* TASK *
Copy the material word for word, starting at its first line and ending with the line that contains "10: (260, 509)", both included. Leave the pictures out of your copy.

* DATASET CONTENT *
■ ■ ■
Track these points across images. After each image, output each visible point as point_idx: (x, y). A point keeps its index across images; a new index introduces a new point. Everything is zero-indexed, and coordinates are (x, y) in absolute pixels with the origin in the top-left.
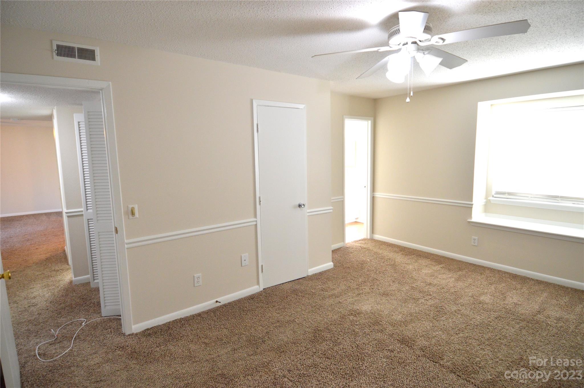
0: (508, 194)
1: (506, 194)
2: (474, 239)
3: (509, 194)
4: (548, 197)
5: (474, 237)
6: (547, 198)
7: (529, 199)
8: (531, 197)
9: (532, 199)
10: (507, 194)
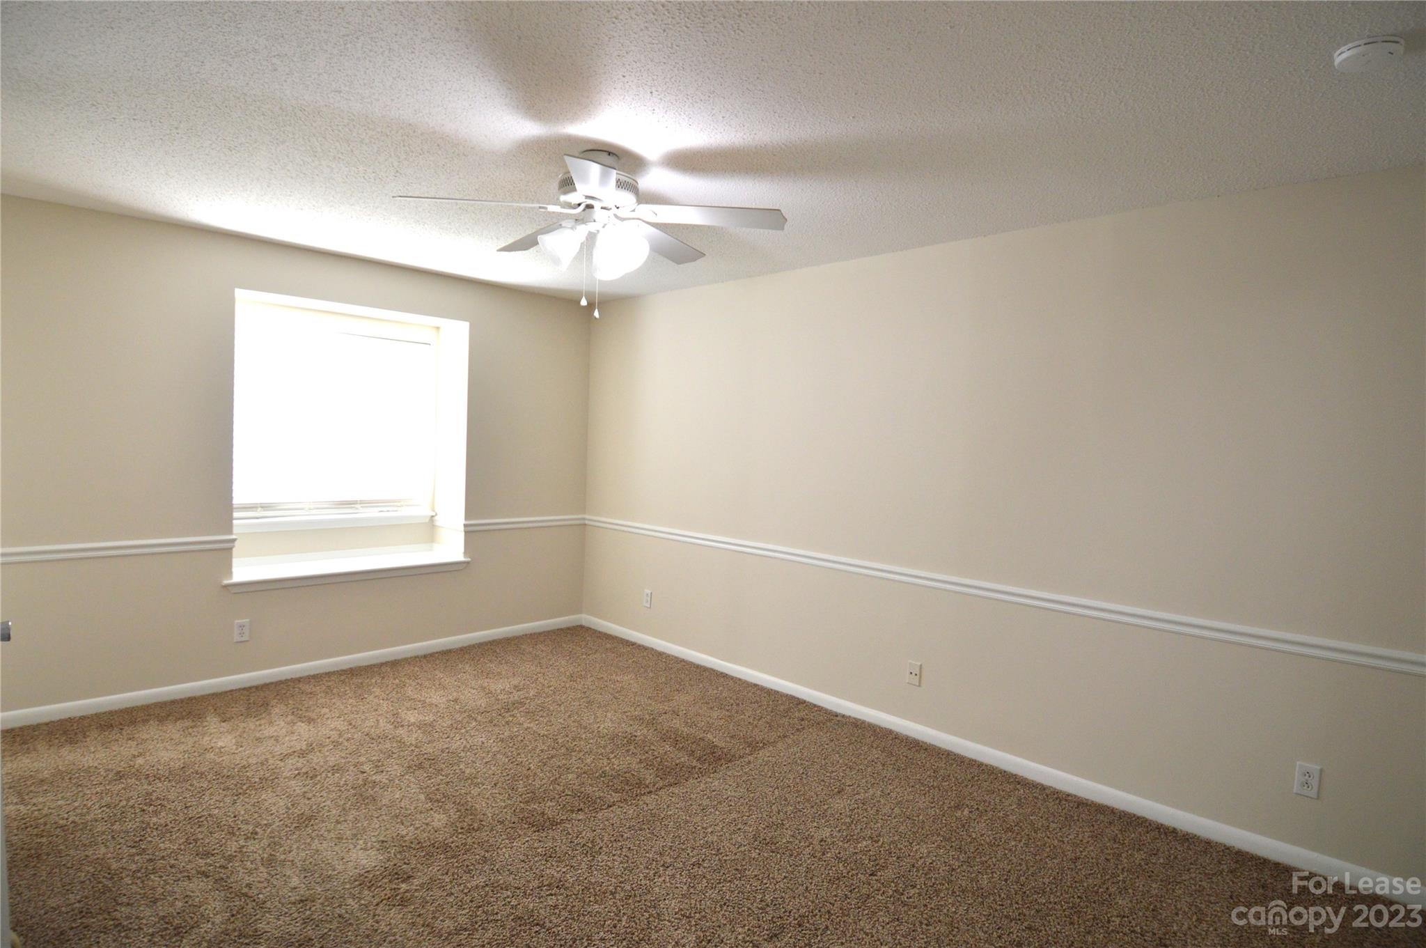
0: (262, 507)
1: (257, 507)
2: (241, 627)
3: (265, 507)
4: (335, 504)
5: (239, 621)
6: (334, 506)
7: (307, 513)
8: (310, 509)
9: (314, 512)
10: (260, 509)
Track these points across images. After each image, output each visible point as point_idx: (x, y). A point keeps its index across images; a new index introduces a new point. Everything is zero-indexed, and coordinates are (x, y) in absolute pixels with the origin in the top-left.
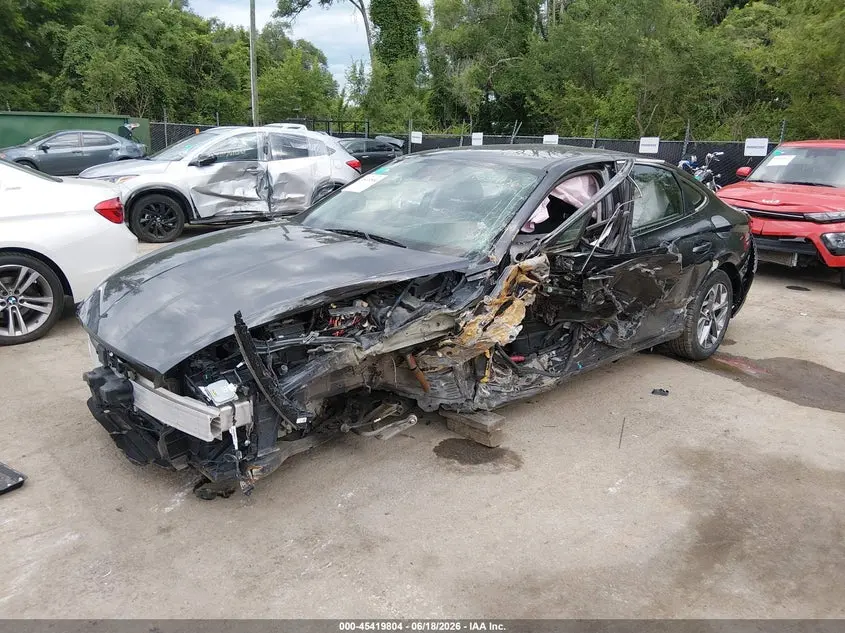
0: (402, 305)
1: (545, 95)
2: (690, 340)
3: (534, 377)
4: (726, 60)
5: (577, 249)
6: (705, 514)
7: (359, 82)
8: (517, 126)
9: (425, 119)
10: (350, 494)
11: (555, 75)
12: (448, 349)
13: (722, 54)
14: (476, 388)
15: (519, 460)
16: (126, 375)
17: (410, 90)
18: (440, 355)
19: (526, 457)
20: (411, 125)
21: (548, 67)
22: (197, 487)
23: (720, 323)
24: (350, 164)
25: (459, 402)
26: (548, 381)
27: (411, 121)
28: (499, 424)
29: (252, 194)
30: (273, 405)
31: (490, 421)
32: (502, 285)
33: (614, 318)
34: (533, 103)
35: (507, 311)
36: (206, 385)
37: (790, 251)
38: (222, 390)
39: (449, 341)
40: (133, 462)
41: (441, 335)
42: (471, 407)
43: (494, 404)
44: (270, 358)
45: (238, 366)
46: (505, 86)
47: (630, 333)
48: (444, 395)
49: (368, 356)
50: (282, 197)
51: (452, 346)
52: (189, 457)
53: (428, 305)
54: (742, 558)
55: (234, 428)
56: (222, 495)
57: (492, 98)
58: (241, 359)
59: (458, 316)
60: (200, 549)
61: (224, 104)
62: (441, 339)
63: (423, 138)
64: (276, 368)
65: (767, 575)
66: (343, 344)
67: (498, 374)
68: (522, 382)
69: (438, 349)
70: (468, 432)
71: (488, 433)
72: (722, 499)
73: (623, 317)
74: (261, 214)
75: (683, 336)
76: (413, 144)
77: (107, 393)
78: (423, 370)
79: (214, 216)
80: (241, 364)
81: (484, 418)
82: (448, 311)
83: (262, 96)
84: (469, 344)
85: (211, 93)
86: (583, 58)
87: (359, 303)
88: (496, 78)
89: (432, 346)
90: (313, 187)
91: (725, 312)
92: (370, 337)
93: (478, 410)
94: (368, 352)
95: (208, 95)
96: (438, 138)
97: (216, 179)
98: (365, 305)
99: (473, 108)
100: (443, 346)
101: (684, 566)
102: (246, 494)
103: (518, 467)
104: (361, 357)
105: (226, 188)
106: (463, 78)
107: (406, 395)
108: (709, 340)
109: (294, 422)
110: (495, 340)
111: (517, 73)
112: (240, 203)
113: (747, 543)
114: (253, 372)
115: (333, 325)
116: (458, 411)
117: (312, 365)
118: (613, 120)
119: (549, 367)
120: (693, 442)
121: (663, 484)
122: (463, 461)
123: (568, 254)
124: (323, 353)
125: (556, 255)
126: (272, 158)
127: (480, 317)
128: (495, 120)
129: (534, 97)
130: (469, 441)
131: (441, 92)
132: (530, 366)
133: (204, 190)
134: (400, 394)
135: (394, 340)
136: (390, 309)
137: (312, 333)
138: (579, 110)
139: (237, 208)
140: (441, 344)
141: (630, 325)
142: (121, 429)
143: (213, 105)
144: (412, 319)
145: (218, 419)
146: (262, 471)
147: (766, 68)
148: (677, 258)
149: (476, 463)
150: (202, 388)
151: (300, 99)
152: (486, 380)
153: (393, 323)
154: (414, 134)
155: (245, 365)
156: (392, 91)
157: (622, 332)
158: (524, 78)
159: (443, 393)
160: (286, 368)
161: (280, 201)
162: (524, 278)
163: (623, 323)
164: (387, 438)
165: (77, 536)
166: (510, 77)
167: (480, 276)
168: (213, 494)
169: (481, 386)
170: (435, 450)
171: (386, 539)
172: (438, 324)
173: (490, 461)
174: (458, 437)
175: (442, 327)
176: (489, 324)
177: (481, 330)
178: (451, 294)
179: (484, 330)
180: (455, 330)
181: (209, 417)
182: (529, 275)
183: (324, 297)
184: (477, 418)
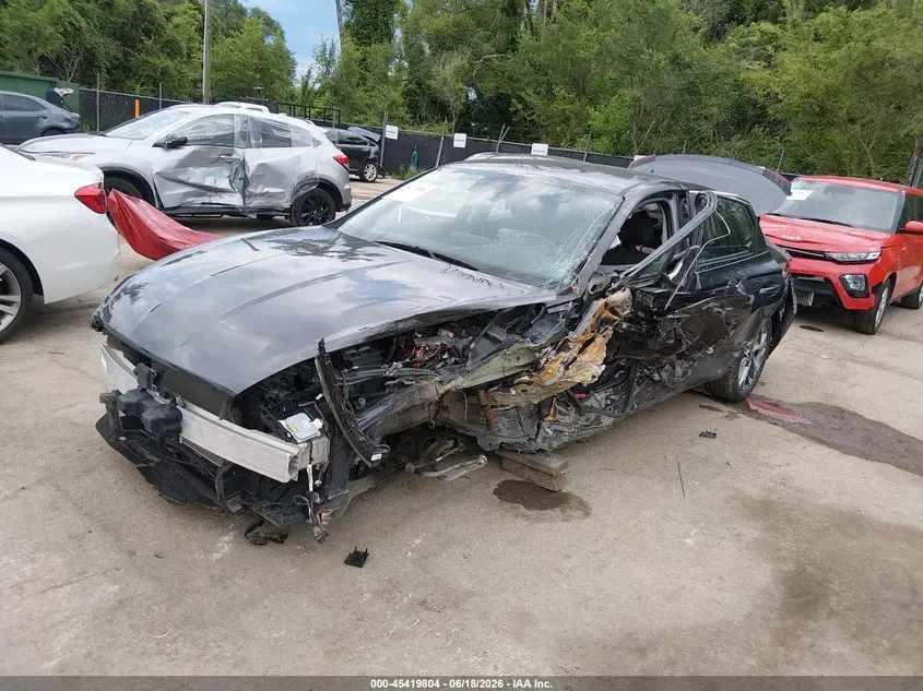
0: (486, 336)
1: (533, 99)
2: (731, 381)
3: (593, 416)
4: (731, 80)
5: (657, 285)
6: (785, 569)
7: (328, 64)
8: (504, 130)
9: (402, 111)
10: (418, 541)
11: (545, 79)
12: (524, 387)
13: (726, 74)
14: (539, 427)
15: (586, 507)
16: (174, 401)
17: (384, 78)
18: (513, 392)
19: (594, 503)
20: (386, 117)
21: (539, 69)
22: (249, 531)
23: (757, 365)
24: (338, 160)
25: (521, 440)
26: (607, 421)
27: (386, 113)
28: (564, 467)
29: (224, 184)
30: (349, 441)
31: (554, 463)
32: (588, 321)
33: (673, 357)
34: (520, 106)
35: (589, 348)
36: (284, 418)
37: (808, 289)
38: (303, 426)
39: (526, 378)
40: (169, 501)
41: (519, 370)
42: (533, 447)
43: (555, 444)
44: (346, 391)
45: (318, 398)
46: (490, 86)
47: (685, 373)
48: (505, 433)
49: (447, 392)
50: (259, 190)
51: (529, 383)
52: (243, 497)
53: (510, 337)
54: (831, 614)
55: (310, 466)
56: (276, 540)
57: (472, 95)
58: (321, 391)
59: (540, 351)
60: (266, 602)
61: (165, 72)
62: (518, 375)
63: (399, 134)
64: (353, 400)
65: (860, 633)
66: (425, 377)
67: (560, 413)
68: (582, 421)
69: (513, 385)
70: (528, 474)
71: (551, 476)
72: (797, 552)
73: (681, 356)
74: (234, 208)
75: (725, 377)
76: (387, 139)
77: (152, 421)
78: (492, 407)
79: (179, 207)
80: (320, 396)
81: (548, 459)
82: (532, 345)
83: (215, 68)
84: (548, 383)
85: (150, 59)
86: (576, 62)
87: (444, 333)
88: (480, 77)
89: (506, 383)
90: (295, 181)
91: (763, 352)
92: (452, 371)
93: (540, 450)
94: (448, 386)
95: (147, 61)
96: (416, 135)
97: (184, 164)
98: (451, 335)
99: (456, 106)
100: (520, 383)
101: (778, 623)
102: (319, 541)
103: (587, 514)
104: (441, 391)
105: (196, 175)
106: (447, 72)
107: (465, 432)
108: (747, 382)
109: (369, 459)
110: (578, 379)
111: (504, 72)
112: (209, 193)
113: (832, 599)
114: (332, 406)
115: (415, 356)
116: (520, 450)
117: (390, 400)
118: (607, 133)
119: (607, 405)
120: (753, 491)
121: (737, 535)
122: (528, 506)
123: (649, 290)
124: (402, 386)
125: (637, 289)
126: (250, 146)
127: (562, 354)
128: (477, 120)
129: (520, 99)
130: (528, 484)
131: (419, 84)
132: (588, 403)
133: (171, 176)
134: (460, 431)
135: (476, 375)
136: (473, 340)
137: (395, 363)
138: (567, 119)
139: (206, 200)
140: (516, 381)
141: (686, 365)
142: (147, 461)
143: (152, 74)
144: (494, 352)
145: (296, 457)
146: (332, 515)
147: (769, 93)
148: (749, 299)
149: (542, 509)
150: (282, 422)
151: (258, 76)
152: (550, 418)
153: (475, 355)
154: (389, 128)
155: (323, 398)
156: (363, 79)
157: (679, 371)
158: (510, 78)
159: (504, 433)
160: (364, 402)
161: (256, 195)
162: (607, 314)
163: (680, 362)
164: (451, 479)
165: (116, 587)
166: (496, 75)
167: (561, 308)
168: (265, 538)
169: (544, 424)
170: (495, 492)
171: (470, 594)
172: (518, 359)
173: (557, 506)
174: (517, 479)
175: (522, 362)
176: (572, 362)
177: (562, 369)
178: (531, 326)
179: (567, 368)
180: (535, 367)
181: (289, 455)
182: (613, 311)
183: (415, 321)
184: (538, 458)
■ ■ ■
* PROBLEM SOLUTION *
Track these points across images. After each image, output each visible point as point_idx: (x, y). A point keeps its index across images; a new index introduces a new point. Everything is zero-indexed, and coordinates are (x, y) in absolute pixels with the origin in the top-left.
0: (508, 194)
1: (506, 194)
2: (474, 239)
3: (509, 194)
4: (548, 197)
5: (474, 237)
6: (547, 198)
7: (529, 199)
8: (531, 197)
9: (532, 199)
10: (507, 194)
0: (262, 507)
1: (257, 507)
2: (241, 627)
3: (265, 507)
4: (335, 504)
5: (239, 621)
6: (334, 506)
7: (307, 513)
8: (310, 509)
9: (314, 512)
10: (260, 509)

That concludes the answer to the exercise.